Your assignment
Transcribe each entry exactly, without pictures.

(Source data begins)

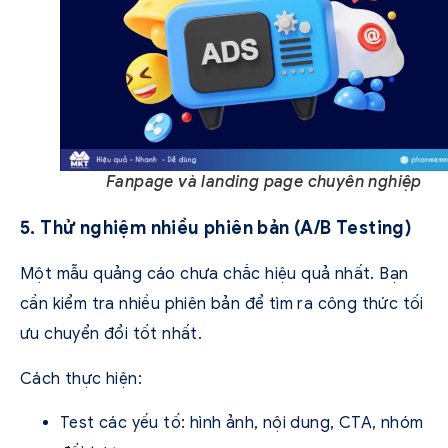
Fanpage và landing page chuyên nghiệp
5. Thử nghiệm nhiều phiên bản (A/B Testing)
Một mẫu quảng cáo chưa chắc hiệu quả nhất. Bạn
cần kiểm tra nhiều phiên bản để tìm ra công thức tối
ưu chuyển đổi tốt nhất.
Cách thực hiện:
Test các yếu tố: hình ảnh, nội dung, CTA, nhóm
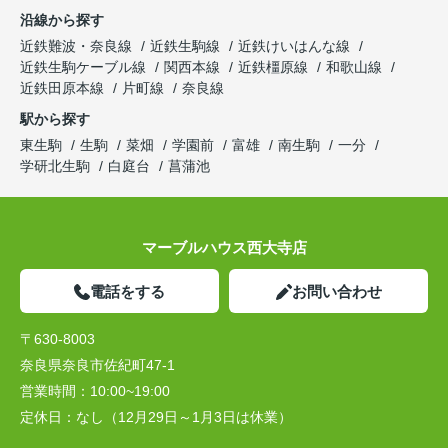
沿線から探す
近鉄難波・奈良線
近鉄生駒線
近鉄けいはんな線
近鉄生駒ケーブル線
関西本線
近鉄橿原線
和歌山線
近鉄田原本線
片町線
奈良線
駅から探す
東生駒
生駒
菜畑
学園前
富雄
南生駒
一分
学研北生駒
白庭台
菖蒲池
マーブルハウス西大寺店
電話をする
お問い合わせ
〒630-8003
奈良県奈良市佐紀町47-1
営業時間：
10:00~19:00
定休日：
なし（12月29日～1月3日は休業）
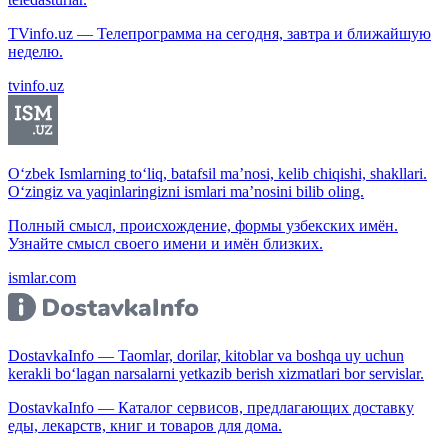
TVinfo.uz — Телепрограмма на сегодня, завтра и ближайшую
неделю.
tvinfo.uz
O‘zbek Ismlarning to‘liq, batafsil ma’nosi, kelib chiqishi, shakllari.
O‘zingiz va yaqinlaringizni ismlari ma’nosini bilib oling.
Полный смысл, происхождение, формы узбекских имён.
Узнайте смысл своего имени и имён близких.
ismlar.com
DostavkaInfo — Taomlar, dorilar, kitoblar va boshqa uy uchun
kerakli bo‘lagan narsalarni yetkazib berish xizmatlari bor servislar.
DostavkaInfo — Каталог сервисов, предлагающих доставку
еды, лекарств, книг и товаров для дома.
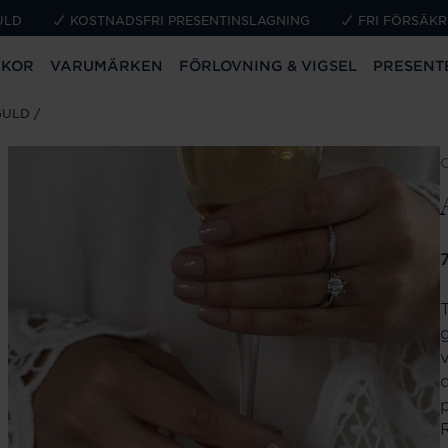
ULD
KOSTNADSFRI PRESENTINSLAGNING
FRI FÖRSÄKR
CKOR
VARUMÄRKEN
FÖRLOVNING & VIGSEL
PRESENT
GULD
P
p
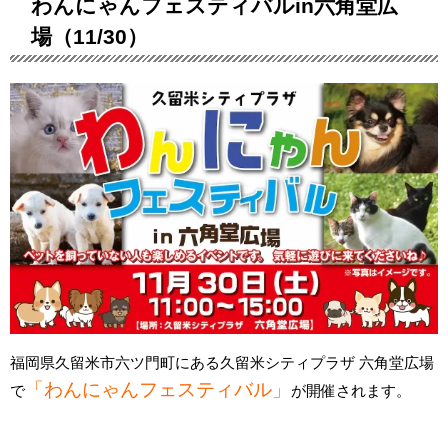
わんにゃんフェスティバルin六角堂広
場（11/30）
福岡県久留米市六ツ門町にある久留米シティプラザ 六角堂広場
「わんにゃんフェスティバル」
で
が開催されます。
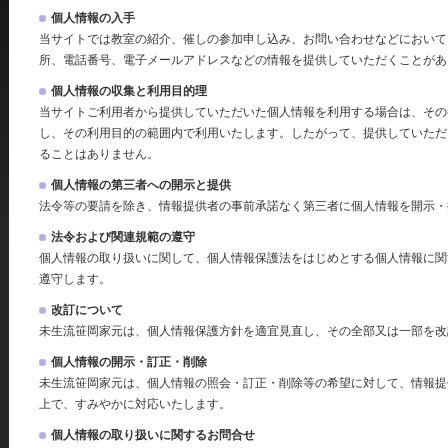
個人情報の入手
当サイトでは教室の紹介、催しの参加申し込み、お問い合わせなどにおいて
所、電話番号、電子メールアドレスなどの情報を提供していただくことがあ
個人情報の収集と利用目的理
当サイトご利用者から提供していただいた個人情報を利用する場合は、その
し、その利用目的の範囲内で利用いたします。したがって、提供していただ
ることはありません。
個人情報の第三者への開示と提供
法令等の要請を除き、情報提供者の事前承諾なく第三者に個人情報を開示・
法令および関連規範の遵守
個人情報の取り扱いに関して、個人情報保護法をはじめとする個人情報に関
遵守します。
改訂について
未生流笹岡家元は、個人情報保護方針を適宜見直し、その全部又は一部を改
個人情報の開示・訂正・削除
未生流笹岡家元は、個人情報の照会・訂正・削除等の希望に対して、情報提
上で、すみやかに対応いたします。
個人情報の取り扱いに関するお問合せ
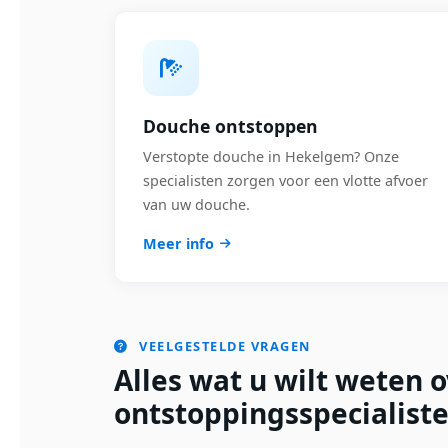
Douche ontstoppen
Verstopte douche in Hekelgem? Onze
specialisten zorgen voor een vlotte afvoer
van uw douche.
Meer info
VEELGESTELDE VRAGEN
Alles wat u wilt weten 
ontstoppingsspecialist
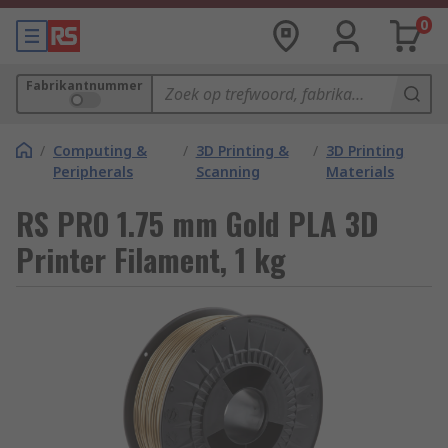
0
Fabrikantnummer
/
Computing &
/
3D Printing &
/
3D Printing
Peripherals
Scanning
Materials
RS PRO 1.75 mm Gold PLA 3D
Printer Filament, 1 kg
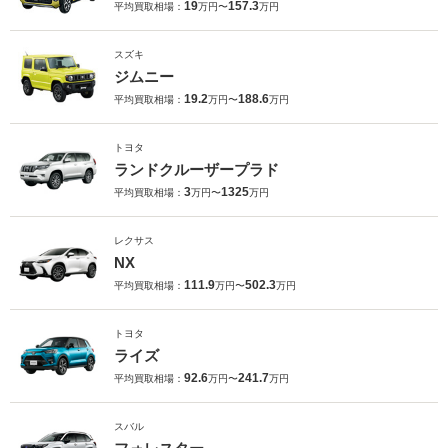
19
157.3
平均買取相場：
万円〜
万円
スズキ
ジムニー
19.2
188.6
平均買取相場：
万円〜
万円
トヨタ
ランドクルーザープラド
3
1325
平均買取相場：
万円〜
万円
レクサス
NX
111.9
502.3
平均買取相場：
万円〜
万円
トヨタ
ライズ
92.6
241.7
平均買取相場：
万円〜
万円
スバル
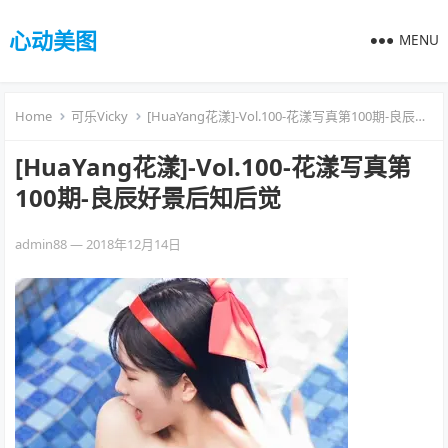
心动美图
MENU
Home
可乐Vicky
[HuaYang花漾]-Vol.100-花漾写真第100期-良辰好景后知后觉
[HuaYang花漾]-Vol.100-花漾写真第
100期-良辰好景后知后觉
admin88
—
2018年12月14日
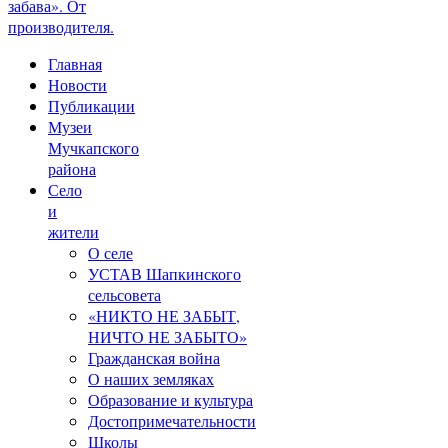
забава». От
производителя.
Главная
Новости
Публикации
Музеи
Мучкапского
района
Село
и
жители
О селе
УСТАВ Шапкинского
сельсовета
«НИКТО НЕ ЗАБЫТ,
НИЧТО НЕ ЗАБЫТО»
Гражданская война
О наших земляках
Образование и культура
Достопримечательности
Школы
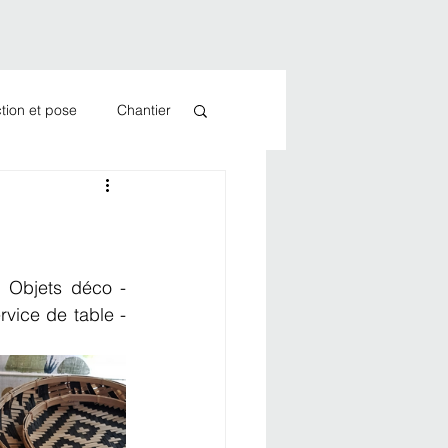
tion et pose
Chantier
 Objets déco - 
rvice de table - 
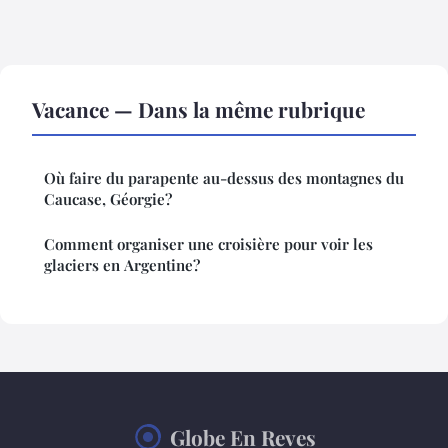
Vacance — Dans la même rubrique
Où faire du parapente au-dessus des montagnes du
Caucase, Géorgie?
Comment organiser une croisière pour voir les
glaciers en Argentine?
Globe En Reves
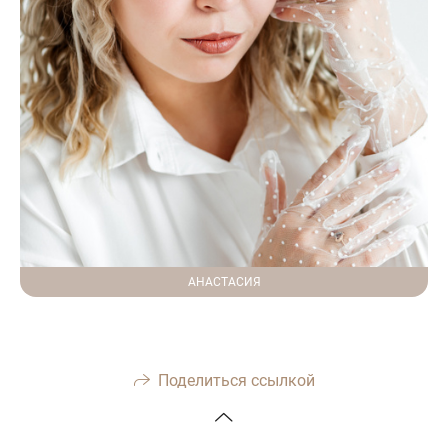
АНАСТАСИЯ
Поделиться ссылкой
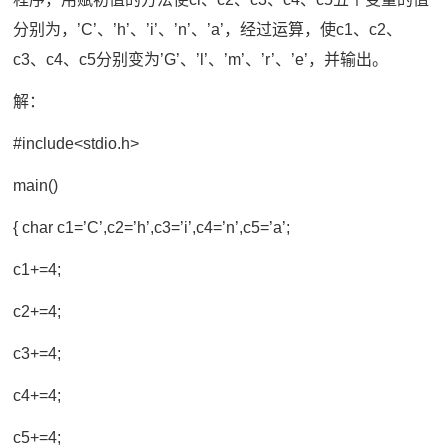
分别为，’C’、’h’、’i’、’n’、’a’，经过运算，使c1、c2、
c3、c4、c5分别变为’G’、’l’、’m’、’r’、’e’，并输出。
解：
#include<stdio.h>
main()
{ char c1=’C’,c2=’h’,c3=’i’,c4=’n’,c5=’a’;
c1+=4;
c2+=4;
c3+=4;
c4+=4;
c5+=4;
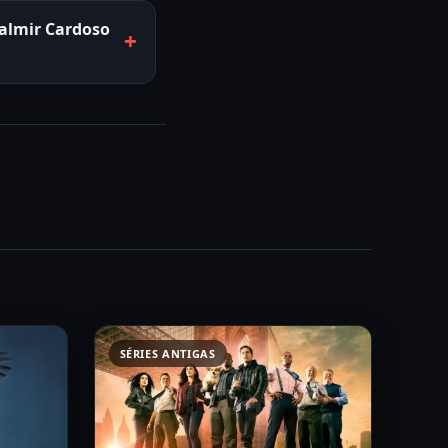
almir Cardoso
SÉRIES ANTIGAS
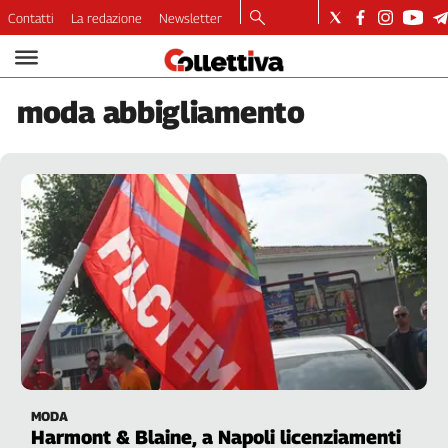
Contatti
La redazione
Newsletter
Video
Podcast
moda
abbigliamento
Dirette
Longform
Copertine
Economia
Lavoro
Ambiente
Diritti
Welfare
Italia
Internazionale
Culture
MODA
Categorie
Harmont & Blaine, a Napoli licenziamenti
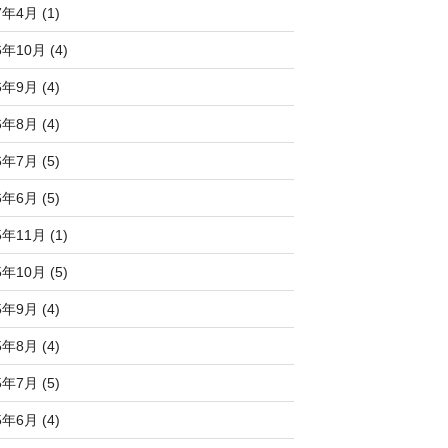
7年4月 (1)
6年10月 (4)
6年9月 (4)
6年8月 (4)
6年7月 (5)
6年6月 (5)
5年11月 (1)
5年10月 (5)
5年9月 (4)
5年8月 (4)
5年7月 (5)
5年6月 (4)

(Source data ends)

Answer to this problem
Fanpage và landing page chuyên nghiệp
5. Thử nghiệm nhiều phiên bản (A/B Testing)
Một mẫu quảng cáo chưa chắc hiệu quả nhất. Bạn
cần kiểm tra nhiều phiên bản để tìm ra công thức tối
ưu chuyển đổi tốt nhất.
Cách thực hiện:
Test các yếu tố: hình ảnh, nội dung, CTA, nhóm
沿線から探す
近鉄難波・奈良線
近鉄生駒線
近鉄けいはんな線
近鉄生駒ケーブル線
関西本線
近鉄橿原線
和歌山線
近鉄田原本線
片町線
奈良線
駅から探す
東生駒
生駒
菜畑
学園前
富雄
南生駒
一分
学研北生駒
白庭台
菖蒲池
マーブルハウス西大寺店
電話をする
お問い合わせ
〒630-8003
奈良県奈良市佐紀町47-1
営業時間：
10:00~19:00
定休日：
なし（12月29日～1月3日は休業）
TVinfo.uz — Телепрограмма на сегодня, завтра и ближайшую
неделю.
tvinfo.uz
O‘zbek Ismlarning to‘liq, batafsil ma’nosi, kelib chiqishi, shakllari.
O‘zingiz va yaqinlaringizni ismlari ma’nosini bilib oling.
Полный смысл, происхождение, формы узбекских имён.
Узнайте смысл своего имени и имён близких.
ismlar.com
DostavkaInfo — Taomlar, dorilar, kitoblar va boshqa uy uchun
kerakli bo‘lagan narsalarni yetkazib berish xizmatlari bor servislar.
DostavkaInfo — Каталог сервисов, предлагающих доставку
еды, лекарств, книг и товаров для дома.
ULD
KOSTNADSFRI PRESENTINSLAGNING
FRI FÖRSÄKR
CKOR
VARUMÄRKEN
FÖRLOVNING & VIGSEL
PRESENT
GULD
P
p
わんにゃんフェスティバルin六角堂広
場（11/30）
福岡県久留米市六ツ門町にある久留米シティプラザ 六角堂広場
「わんにゃんフェスティバル」
で
が開催されます。
個人情報の入手
当サイトでは教室の紹介、催しの参加申し込み、お問い合わせなどにおいて
所、電話番号、電子メールアドレスなどの情報を提供していただくことがあ
個人情報の収集と利用目的理
当サイトご利用者から提供していただいた個人情報を利用する場合は、その
し、その利用目的の範囲内で利用いたします。したがって、提供していただ
ることはありません。
個人情報の第三者への開示と提供
法令等の要請を除き、情報提供者の事前承諾なく第三者に個人情報を開示・
法令および関連規範の遵守
個人情報の取り扱いに関して、個人情報保護法をはじめとする個人情報に関
遵守します。
改訂について
未生流笹岡家元は、個人情報保護方針を適宜見直し、その全部又は一部を改
個人情報の開示・訂正・削除
未生流笹岡家元は、個人情報の照会・訂正・削除等の希望に対して、情報提
上で、すみやかに対応いたします。
個人情報の取り扱いに関するお問合せ
Douche ontstoppen
Verstopte douche in Hekelgem? Onze
specialisten zorgen voor een vlotte afvoer
van uw douche.
Meer info
VEELGESTELDE VRAGEN
Alles wat u wilt weten 
ontstoppingsspecialist
0
Fabrikantnummer
/
Computing &
/
3D Printing &
/
3D Printing
Peripherals
Scanning
Materials
RS PRO 1.75 mm Gold PLA 3D
Printer Filament, 1 kg
19
157.3
平均買取相場：
万円〜
万円
スズキ
ジムニー
19.2
188.6
平均買取相場：
万円〜
万円
トヨタ
ランドクルーザープラド
3
1325
平均買取相場：
万円〜
万円
レクサス
NX
111.9
502.3
平均買取相場：
万円〜
万円
トヨタ
ライズ
92.6
241.7
平均買取相場：
万円〜
万円
スバル
心动美图
MENU
Home
可乐Vicky
[HuaYang花漾]-Vol.100-花漾写真第100期-良辰好景后知后觉
[HuaYang花漾]-Vol.100-花漾写真第
100期-良辰好景后知后觉
admin88
—
2018年12月14日
забава». От
производителя.
Главная
Новости
Публикации
Музеи
Мучкапского
района
Село
и
жители
О селе
УСТАВ Шапкинского
сельсовета
«НИКТО НЕ ЗАБЫТ,
НИЧТО НЕ ЗАБЫТО»
Гражданская война
О наших земляках
Образование и культура
Достопримечательности
Школы
tion et pose
Chantier
 Objets déco - 
rvice de table - 
Vacance — Dans la même rubrique
Où faire du parapente au-dessus des montagnes du
Caucase, Géorgie?
Comment organiser une croisière pour voir les
glaciers en Argentine?
Globe En Reves
АНАСТАСИЯ
Поделиться ссылкой
分别为，’C’、’h’、’i’、’n’、’a’，经过运算，使c1、c2、
c3、c4、c5分别变为’G’、’l’、’m’、’r’、’e’，并输出。
解：
#include<stdio.h>
main()
{ char c1=’C’,c2=’h’,c3=’i’,c4=’n’,c5=’a’;
c1+=4;
c2+=4;
c3+=4;
c4+=4;
c5+=4;
almir Cardoso
SÉRIES ANTIGAS
Contatti
La redazione
Newsletter
Video
Podcast
moda
abbigliamento
Dirette
Longform
Copertine
Economia
Lavoro
Ambiente
Diritti
Welfare
Italia
Internazionale
Culture
MODA
Categorie
Harmont & Blaine, a Napoli licenziamenti
7年4月 (1)
6年10月 (4)
6年9月 (4)
6年8月 (4)
6年7月 (5)
6年6月 (5)
5年11月 (1)
5年10月 (5)
5年9月 (4)
5年8月 (4)
5年7月 (5)
5年6月 (4)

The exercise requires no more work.